Tegur Suma Kiat dengan suara marah sekali dan pedangnya sudah tergetar di tangannya, demikian pula kedua orang panglima sudah mencabut senjata dan di belakang mereka, di luar pintu terdapat banyak pengawal, berdesakan untuk melihat dan siap mengeroyok ketika mendengar bahwa orang buronan itu bersembunyi di kamar Ibu suri dan menodong nenek itu! Han Ki tidak menjawab dan kini nenek itu berkata,
"Goanswe dan para Ciangkun, harap jangan membikin ribut di dalam kamarku.

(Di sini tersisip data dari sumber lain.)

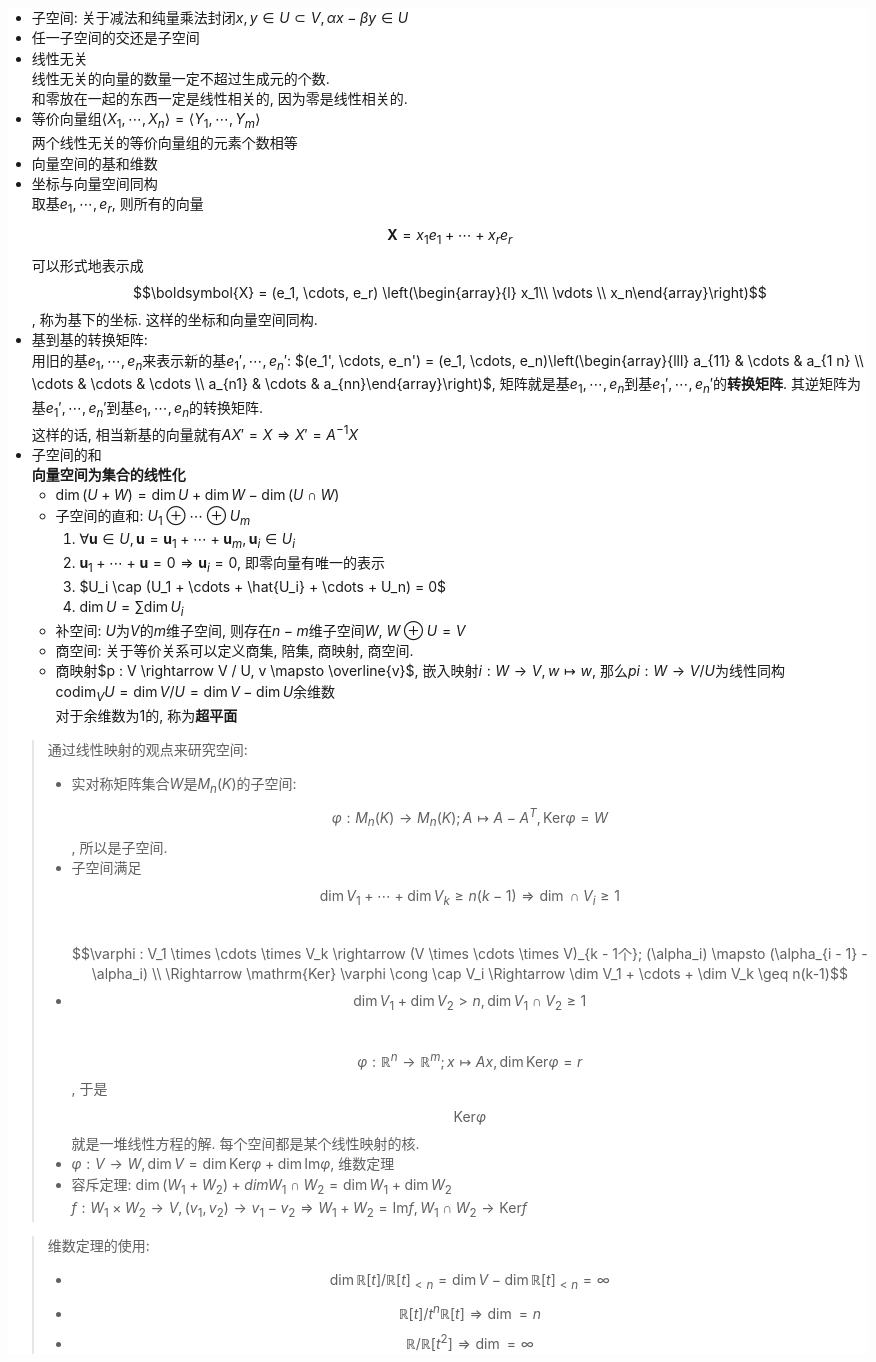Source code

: * 子空间: 关于减法和纯量乘法封闭$x, y \in U \subset V, \alpha x - \beta y \in U$
* 任一子空间的交还是子空间
* 线性无关    
  线性无关的向量的数量一定不超过生成元的个数.    
  和零放在一起的东西一定是线性相关的, 因为零是线性相关的. 
* 等价向量组$\langle X_1, \cdots, X_n \rangle = \langle Y_1, \cdots, Y_m \rangle$    
  两个线性无关的等价向量组的元素个数相等
* 向量空间的基和维数
* 坐标与向量空间同构    
  取基$e_1, \cdots, e_r$, 则所有的向量 $$\boldsymbol{X} = x_1 e_1 + \cdots + x_r e_r$$ 可以形式地表示成 $$\boldsymbol{X} = (e_1, \cdots, e_r) \left(\begin{array}{l} x_1\\ \vdots \\ x_n\end{array}\right)$$ , 称为基下的坐标. 这样的坐标和向量空间同构. 
* 基到基的转换矩阵:    
  用旧的基$e_1, \cdots, e_n$来表示新的基$e_1', \cdots, e_n'$: $(e_1', \cdots, e_n') = (e_1, \cdots, e_n)\left(\begin{array}{lll} a_{11} & \cdots & a_{1 n} \\ \cdots & \cdots & \cdots \\ a_{n1} & \cdots & a_{nn}\end{array}\right)$, 矩阵就是基$e_1, \cdots, e_n$到基$e_1', \cdots, e_n'$的**转换矩阵**. 其逆矩阵为基$e_1', \cdots, e_n'$到基$e_1, \cdots, e_n$的转换矩阵.     
  这样的话, 相当新基的向量就有$A X' = X \Rightarrow X' = A^{-1} X$
* 子空间的和    
  **向量空间为集合的线性化**    
  * $\dim (U+W) = \dim U + \dim W - \dim (U \cap W)$
  * 子空间的直和: $U_1 \oplus \cdots \oplus U_m$
    1. $\forall \boldsymbol{u} \in U, \boldsymbol{u} = \boldsymbol{u}_1 + \cdots + \boldsymbol{u}_m, \boldsymbol{u}_i \in U_i$
    2. $\boldsymbol{u}_1 + \cdots + \boldsymbol{u} = 0 \Rightarrow \boldsymbol{u}_i = 0$, 即零向量有唯一的表示
    3. $U_i \cap (U_1 + \cdots + \hat{U_i} + \cdots + U_n) = 0$
    4. $\dim U = \sum \dim U_i$
  * 补空间: $U$为$V$的$m$维子空间, 则存在$n - m$维子空间$W$, $W \oplus U = V$
  * 商空间: 关于等价关系可以定义商集, 陪集, 商映射, 商空间. 
  * 商映射$p : V \rightarrow V / U, v \mapsto \overline{v}$, 嵌入映射$i : W \rightarrow V, w \mapsto w$, 那么$p i : W \rightarrow V / U$为线性同构    
    $\mathrm{codim}_V U =\dim V / U = \dim V - \dim U$余维数    
    对于余维数为$1$的, 称为**超平面**

> 通过线性映射的观点来研究空间: 
> * 实对称矩阵集合$W$是$M_n(K)$的子空间:     
>   $$\varphi : M_n(K) \rightarrow M_n(K); A \mapsto A - A^T, \mathrm{Ker} \varphi = W$$, 所以是子空间. 
> * 子空间满足$$\dim V_1 + \cdots + \dim V_k \geq n(k-1) \Rightarrow \dim \cap V_i \geq 1$$    
>   $$\varphi : V_1 \times \cdots \times V_k \rightarrow (V \times \cdots \times V)_{k - 1个}; (\alpha_i) \mapsto (\alpha_{i - 1} - \alpha_i) \\ \Rightarrow \mathrm{Ker} \varphi \cong \cap V_i \Rightarrow \dim V_1 + \cdots + \dim V_k \geq n(k-1)$$
> * $$\dim V_1 + \dim V_2 > n, \dim V_1 \cap V_2 \geq 1$$    
>   $$\varphi : \mathbb{R}^n \rightarrow \mathbb{R}^m; x \mapsto A x, \dim \mathrm{Ker} \varphi = r$$, 于是$$\mathrm{Ker} \varphi$$就是一堆线性方程的解. 每个空间都是某个线性映射的核. 
> * $\varphi : V \rightarrow W, \dim V = \dim \mathrm{Ker} \varphi + \dim \mathrm{Im} \varphi$, 维数定理
> * 容斥定理: $\dim (W_1 + W_2) + dim W_1 \cap W_2 = \dim W_1 + \dim W_2$    
>   $f: W_1 \times W_2 \rightarrow V, (v_1, v_2) \rightarrow v_1 - v_2 \Rightarrow W_1 + W_2 = \mathrm{Im} f, W_1 \cap W_2 \rightarrow \mathrm{Ker} f$

> 维数定理的使用: 
> * $$\dim \mathbb{R}[t] / \mathbb{R}[t]_{< n} = \dim V - \dim \mathbb{R}[t]_{< n} = \infty$$
> * $$\mathbb{R}[t] / t^n \mathbb{R}[t] \Rightarrow \dim = n$$
> * $$\mathbb{R} / \mathbb{R}[t^2] \Rightarrow \dim = \infty$$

Kalian boleh saja hendak menangkap orang ini, akan tetapi jangan sekali-kali di dalam kamarku. Keluarlah dan lakukan apa saja kalau orang ini sudah keluar kamar."
Suara nenek itu halus akan tetapi mengandung kepastian yang tidak boleh dibantah lagi. Suma Kiat dan dua orang panglima pengawal memberi hormat dan setelah melempar pandang mata marah sekalilagi ke arah Han Ki, mereka lalu keluar dari kamar itu.
"Orang muda yang gagah, sekarang keluarlah dan hadapi segala akibat perbuatanmu dengan gagah seperti pek-humu Suling Emas. Bagi seorang gagah, pilihan hanya dua, mati atau hidup akan tetapi keduanya tiada bedanya asal bersandar kebenaran dan kegagahan. Hidup sebagai seorang pendekar, mati sebagai seorang gagah, itulah kemuliaan terbesar dalam kehidupan seorang jantan."
"Terima kasih dan hamba mohon maaf sebanyaknya!"
Kata Han Ki, semangatnya timbul kembali oleh nasihat nenek itu dan sekali berkelebat, tubuhnya sudah mencelat keluar menerobos jendela kamar itu.